◆ WORK REQUEST
Two lines in the listing below mark the span: one contains "problemático/apuestas y no de" and one contains "Leer Articulo". Reproduce both of them and everything between, exactly.

◆ SUPPLIED RECORDS
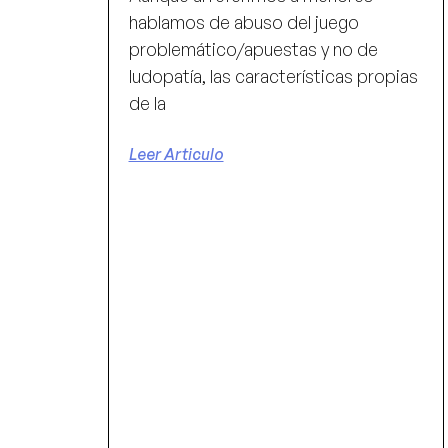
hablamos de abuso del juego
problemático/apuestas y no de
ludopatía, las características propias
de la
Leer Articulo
==
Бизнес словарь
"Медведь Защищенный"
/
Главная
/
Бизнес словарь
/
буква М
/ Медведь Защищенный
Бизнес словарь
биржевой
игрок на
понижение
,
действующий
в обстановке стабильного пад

◆ WRITTEN SOLUTION
problemático/apuestas y no de
ludopatía, las características propias
de la
Leer Articulo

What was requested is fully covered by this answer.